De même, le Conseil d'État a rappelé que les formalités relatives à l'entretien préalable devaient être remplies, puisque la demande d'autorisation à l'inspection du travail doit donc être précédée d'une convocation à entretien préalable dans les formes et les délais légaux. A défaut, celle-ci peut être refusée ou annulée (décision n°304027 du 17 juin 2009, Société du Crédit du Nord).

Enfin, lorsque le mandat du salarié le nécessite, l'employeur doit consulter le comité d'entreprise - désormais le comité social et économique - et permettre à ce dernier de vérifier si le salarié remplit bien les conditions pour bénéficier d'une pension à taux plein (décision n°335755 du 26 octobre 2011, Société Total).

La réintégration dans l'entreprise d'un salarié ayant liquidé ses droits à la retraite est impossible


Dans un arrêt du 14 novembre 2018 (pourvoi n°17-14932), la chambre sociale de la Cour de cassation rappelle qu'un salarié dont le contrat a été rompu par l'employeur et qui fait ensuite valoir ses droits à la retraite ne peut ultérieurement solliciter sa réintégration dans son emploi ou un emploi équivalent.

En l'occurrence, un officier pilote de ligne a été engagé le 11 novembre 1975 par la société Air France.
Il exerçait en dernier lieu les fonctions de commandant de bord.
Par lettre du 25 septembre 2009, l'employeur a notifié au salarié la rupture de son contrat de travail en application des dispositions des articles L. 421-9 et suivants du Code de l'aviation civile, le salarié ayant atteint la limite d'âge prévue le 13 août 2009 et les recherches de reclassement menées parmi les emplois au sol étant infructueuses.

Le salarié a demandé sa réintégration dans l'entreprise à un poste au sol et le paiement d'une indemnité correspondant aux salaires et congés payés afférents pour la période du 25 août 2009 au 15 novembre 2016, somme qui sera incrémentée au prorata temporis, à compter du 15 novembre 2016 jusqu'à la date de sa réintégration effective, aux motifs que lorsque le licenciement est nul, le salarié a droit à réintégration dans son emploi ou, à défaut, dans un emploi équivalent.

La cour d'appel a débouté le salarié car il avait fait valoir ses droits à la retraite au 1er avril 2010 et qu'ainsi « le salarié qui a fait valoir ses droits à la retraite, ne peut ultérieurement solliciter sa réintégration dans son emploi ou dans un emploi équivalent ».

La Cour de cassation valide cette décision.
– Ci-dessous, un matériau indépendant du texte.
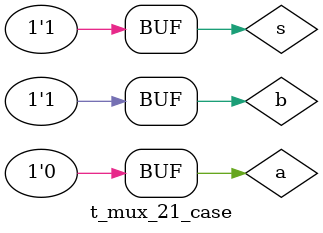
<source format=v>
module mux_21_case(y,a,b,s);
  output reg y;
  input a,b,s;
  
  always @(s)
  begin
    case(s)
      1'b0:
      y=a;
      1'b1:
      y=b;
    endcase
  end

endmodule


//tst bnch

module t_mux_21_case();
  wire y;
  reg a,b,s;
  
   mux_21_case a1(y,a,b,s);
  
  initial
  begin
  s= 1'b0;
  a= 1'b0;
  b = 1'b1;
  #50;
  
  s= 1'b1;
  a= 1'b0;
  b = 1'b1;
  #50;

end

endmodule

</source>
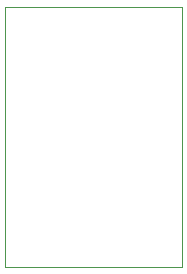
<source format=gbr>
%TF.GenerationSoftware,KiCad,Pcbnew,(6.0.5)*%
%TF.CreationDate,2023-11-22T15:12:11+07:00*%
%TF.ProjectId,lidar,6c696461-722e-46b6-9963-61645f706362,rev?*%
%TF.SameCoordinates,Original*%
%TF.FileFunction,Profile,NP*%
%FSLAX46Y46*%
G04 Gerber Fmt 4.6, Leading zero omitted, Abs format (unit mm)*
G04 Created by KiCad (PCBNEW (6.0.5)) date 2023-11-22 15:12:11*
%MOMM*%
%LPD*%
G01*
G04 APERTURE LIST*
%TA.AperFunction,Profile*%
%ADD10C,0.100000*%
%TD*%
G04 APERTURE END LIST*
D10*
X128700000Y-73200000D02*
X143700000Y-73200000D01*
X143700000Y-73200000D02*
X143700000Y-95200000D01*
X143700000Y-95200000D02*
X128700000Y-95200000D01*
X128700000Y-95200000D02*
X128700000Y-73200000D01*
M02*

</source>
Pour percevoir sa pension de retraite, le salarié doit rompre tout lien professionnel avec son employeur. Il en résulte que le salarié dont le contrat a été rompu par l'employeur qui a fait valoir ses droits à la retraite, ne peut ultérieurement solliciter sa réintégration dans son emploi ou un emploi équivalent.

Il s'agit d'une jurisprudence constante, avec notamment l'arrêt du 9 juillet 2015 de la chambre sociale de la Cour de cassation (pourvoi n°14-12834).